▶ _TEXT_

—————

Larry wasn’t just losing his talk show; he was losing a nightly ego boost, and the security of a shimmering curtain that kept the real world at bay. But what of Garry Shandling, the comedian who not only played Larry but created him and “The Larry Sanders Show”? After a six-year run, what would either of them do without it?
“The Larry Sanders Show” had always straddled a fine line between reality and fiction, with Mr. Shandling encouraging the actors and writers to draw on their own experiences to send up the most unappealing aspects of Hollywood culture.
Thus an endless stream of celebrities were recruited to play cartoonish versions of themselves, whether it was Ellen DeGeneres having a fling with Larry while Hollywood buzzed about her sexuality, or Alec Baldwin sleeping with Larry’s wife while the couple were separated, only to be booked later as one of Larry’s guests.
But while the actor and his main character shared more than a few awkward insecurities, Mr. Shandling had never pursued that nightly fix of entertaining millions. As a regular substitute host on “The Tonight Show” in the 1980s, he could have tried to succeed Mr. Carson and was later offered Mr. Letterman’s old job. He declined.

—————

▶ _DATA LISTING_

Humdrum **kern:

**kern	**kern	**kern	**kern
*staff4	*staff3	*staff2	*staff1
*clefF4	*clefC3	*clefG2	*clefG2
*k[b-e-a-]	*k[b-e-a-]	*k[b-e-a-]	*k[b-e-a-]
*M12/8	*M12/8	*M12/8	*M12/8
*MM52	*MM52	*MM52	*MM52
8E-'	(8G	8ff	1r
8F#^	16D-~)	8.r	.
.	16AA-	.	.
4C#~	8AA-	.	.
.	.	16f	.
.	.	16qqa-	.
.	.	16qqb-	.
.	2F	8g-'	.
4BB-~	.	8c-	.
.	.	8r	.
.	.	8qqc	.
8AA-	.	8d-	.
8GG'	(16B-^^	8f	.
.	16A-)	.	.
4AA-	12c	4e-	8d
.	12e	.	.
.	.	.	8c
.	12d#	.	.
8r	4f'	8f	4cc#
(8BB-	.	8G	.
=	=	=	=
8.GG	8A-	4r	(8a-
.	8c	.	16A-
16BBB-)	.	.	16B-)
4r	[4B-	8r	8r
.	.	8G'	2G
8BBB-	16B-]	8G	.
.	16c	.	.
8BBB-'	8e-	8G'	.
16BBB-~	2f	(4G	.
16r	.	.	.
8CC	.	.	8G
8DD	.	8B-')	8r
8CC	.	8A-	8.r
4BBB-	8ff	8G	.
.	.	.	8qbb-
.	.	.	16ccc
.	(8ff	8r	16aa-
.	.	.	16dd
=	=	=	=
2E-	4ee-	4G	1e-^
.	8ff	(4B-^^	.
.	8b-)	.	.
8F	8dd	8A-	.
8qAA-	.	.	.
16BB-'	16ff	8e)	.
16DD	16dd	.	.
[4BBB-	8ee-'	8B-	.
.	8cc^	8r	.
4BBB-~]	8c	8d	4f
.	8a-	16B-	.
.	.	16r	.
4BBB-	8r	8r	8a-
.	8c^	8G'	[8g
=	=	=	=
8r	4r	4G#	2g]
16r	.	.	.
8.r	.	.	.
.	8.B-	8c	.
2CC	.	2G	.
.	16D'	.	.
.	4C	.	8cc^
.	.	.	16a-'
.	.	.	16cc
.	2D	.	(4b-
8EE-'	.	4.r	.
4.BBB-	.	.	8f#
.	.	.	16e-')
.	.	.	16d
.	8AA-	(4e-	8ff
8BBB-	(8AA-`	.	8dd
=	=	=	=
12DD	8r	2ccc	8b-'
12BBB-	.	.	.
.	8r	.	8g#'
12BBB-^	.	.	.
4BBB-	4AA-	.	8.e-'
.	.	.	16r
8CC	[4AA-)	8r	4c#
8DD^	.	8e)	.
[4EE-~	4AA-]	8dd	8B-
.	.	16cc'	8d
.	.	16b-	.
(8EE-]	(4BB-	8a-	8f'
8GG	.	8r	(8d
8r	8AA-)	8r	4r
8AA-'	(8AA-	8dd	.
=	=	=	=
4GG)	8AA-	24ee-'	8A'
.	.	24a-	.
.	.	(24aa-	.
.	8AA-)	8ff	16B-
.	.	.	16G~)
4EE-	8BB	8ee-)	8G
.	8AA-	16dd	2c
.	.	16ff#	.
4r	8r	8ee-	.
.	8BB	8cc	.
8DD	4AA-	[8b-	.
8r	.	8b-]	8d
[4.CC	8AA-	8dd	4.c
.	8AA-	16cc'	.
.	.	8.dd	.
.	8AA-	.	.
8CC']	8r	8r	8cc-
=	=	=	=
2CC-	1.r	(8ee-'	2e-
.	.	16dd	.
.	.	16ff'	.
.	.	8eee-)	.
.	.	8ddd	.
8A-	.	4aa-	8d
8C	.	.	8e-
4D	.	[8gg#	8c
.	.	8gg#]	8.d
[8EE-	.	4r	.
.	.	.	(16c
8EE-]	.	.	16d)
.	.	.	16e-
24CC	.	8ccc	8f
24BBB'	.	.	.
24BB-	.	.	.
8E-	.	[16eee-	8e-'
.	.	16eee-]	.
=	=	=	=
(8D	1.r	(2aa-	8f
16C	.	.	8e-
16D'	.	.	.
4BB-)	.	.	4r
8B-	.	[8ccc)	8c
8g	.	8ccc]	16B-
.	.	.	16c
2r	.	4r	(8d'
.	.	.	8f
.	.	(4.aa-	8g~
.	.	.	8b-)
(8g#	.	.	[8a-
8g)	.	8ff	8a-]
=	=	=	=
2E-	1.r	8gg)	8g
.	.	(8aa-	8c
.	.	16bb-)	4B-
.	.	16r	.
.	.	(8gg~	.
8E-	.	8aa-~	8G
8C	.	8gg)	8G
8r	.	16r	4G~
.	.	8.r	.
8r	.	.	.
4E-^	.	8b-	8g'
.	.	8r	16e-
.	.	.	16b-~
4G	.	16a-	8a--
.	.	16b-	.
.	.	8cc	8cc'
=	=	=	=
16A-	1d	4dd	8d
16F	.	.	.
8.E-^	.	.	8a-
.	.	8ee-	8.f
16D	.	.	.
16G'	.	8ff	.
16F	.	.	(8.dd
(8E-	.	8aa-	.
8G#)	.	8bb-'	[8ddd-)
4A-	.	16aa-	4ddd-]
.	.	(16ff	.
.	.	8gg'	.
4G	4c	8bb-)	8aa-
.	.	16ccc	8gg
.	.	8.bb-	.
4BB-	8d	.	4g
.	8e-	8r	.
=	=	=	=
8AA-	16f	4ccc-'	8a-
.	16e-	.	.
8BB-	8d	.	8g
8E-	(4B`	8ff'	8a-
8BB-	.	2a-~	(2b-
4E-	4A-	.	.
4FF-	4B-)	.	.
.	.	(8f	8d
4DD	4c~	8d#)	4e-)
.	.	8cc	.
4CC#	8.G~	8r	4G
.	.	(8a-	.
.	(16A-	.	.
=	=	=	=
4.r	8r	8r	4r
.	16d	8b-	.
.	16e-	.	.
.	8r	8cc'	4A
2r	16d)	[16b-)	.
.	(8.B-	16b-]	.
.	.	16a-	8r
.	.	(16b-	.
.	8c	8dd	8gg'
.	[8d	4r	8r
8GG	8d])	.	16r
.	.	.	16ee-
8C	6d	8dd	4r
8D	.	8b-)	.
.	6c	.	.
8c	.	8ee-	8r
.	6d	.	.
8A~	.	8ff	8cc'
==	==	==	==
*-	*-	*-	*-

—————

▶ _STATED TASK 1_
Do these statements agree with the Larry Sanders text? Answer yes or no for each, quoting the deciding words. (a) The show ran for six years. (b) Shandling accepted the offer of Mr. Letterman's old job. (c) Alec Baldwin played a version of himself who slept with Larry's wife.
▶ _STATED TASK 2_
According to the Larry Sanders text, in what decade was Mr. Shandling a regular substitute host on "The Tonight Show"?
▶ _STATED TASK 3_
Which real people does the Larry Sanders text name? Leave out the character Larry.
The records are separate material from the Larry Sanders text.

▶ _WRITTEN SOLUTION 1_
(a) Yes: "After a six-year run"
(b) No: "He declined."
(c) Yes: "Alec Baldwin sleeping with Larry’s wife while the couple were separated"

▶ _WRITTEN SOLUTION 2_
The 1980s.

▶ _WRITTEN SOLUTION 3_
Garry Shandling, Ellen DeGeneres, Alec Baldwin, Mr. Carson, Mr. Letterman